About six months ago someone shared the YouTube clip below on Facebook with some accompanying confession of guilt over how catchy they found it. The thumbnail and description for the embedded video made it pretty obvious that this was a Japanese pop (J-pop) song and having already acquired a taste for J-pop some years ago I decided to check it out. I think it’s fair to say it wasn’t entirely what I was expecting.
When I saw Babymetal for the first time I was struck with sudden shock and amusement. While the vocals and choreography are undeniably lifted straight from the J-pop handbook, it had been married with the somewhat unlikely partner “metal”. What was more unusual was that it worked despite the fact the heavy metal elements being likely to alienate many J-pop fans and vice versa. But as a fan of both genres I felt like I had found a valuable favourite in the vast music landscape. So I immediately sought out more.

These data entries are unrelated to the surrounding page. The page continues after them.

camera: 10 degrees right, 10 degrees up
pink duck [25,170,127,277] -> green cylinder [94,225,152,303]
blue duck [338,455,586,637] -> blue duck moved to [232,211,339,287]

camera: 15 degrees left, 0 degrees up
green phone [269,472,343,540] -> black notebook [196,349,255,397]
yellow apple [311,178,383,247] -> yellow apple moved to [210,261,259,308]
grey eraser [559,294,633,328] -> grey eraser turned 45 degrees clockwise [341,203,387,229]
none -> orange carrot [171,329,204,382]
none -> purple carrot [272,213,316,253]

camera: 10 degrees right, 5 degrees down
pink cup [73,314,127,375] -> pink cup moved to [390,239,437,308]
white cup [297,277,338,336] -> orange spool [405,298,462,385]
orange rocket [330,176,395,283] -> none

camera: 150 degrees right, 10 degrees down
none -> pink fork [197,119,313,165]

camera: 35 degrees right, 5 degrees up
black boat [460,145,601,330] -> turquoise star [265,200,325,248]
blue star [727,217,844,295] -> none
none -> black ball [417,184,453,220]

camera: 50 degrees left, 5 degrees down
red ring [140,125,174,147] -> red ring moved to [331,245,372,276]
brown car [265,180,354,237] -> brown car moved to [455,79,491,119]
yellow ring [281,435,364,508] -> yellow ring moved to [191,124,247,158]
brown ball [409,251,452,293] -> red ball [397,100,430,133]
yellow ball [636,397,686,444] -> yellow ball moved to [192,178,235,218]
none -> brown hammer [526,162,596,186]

The above song is the one that really won me over and it wasn’t until after a few listens that I realized why. I realized that the melody was an appropriation from a piece of traditional Japanese folk music called Sakura that I had actually been introduced to in my very early childhood by an episode of the Australian children’s program Playschool. Suddenly this simple pop-metal mashup struck another unlikely balance between personal nostalgia for a Caucasian Australian and the traditions of Japanese culture. I do not speak Japanese, so the lingual meanings of the song are completely lost on me. But through my own nostalgia and recollection that Sakura is “the cherry blossom song” I do get a strange sense of meaning from the song, although I am aware that this meaning could be largely unique to me.
But Babymetal taught me something else about modern Japanese music and my own hidden assumptions. I realized that up until this point I had viewed J-pop in relation to the American pop I had grown up with, as if J-pop was merely a flavour of something that America had created. I saw Japanese music as “doing what Westerners do, but better” without really considering that Japanese musicians are also drawing from their own culture and creating something of their own.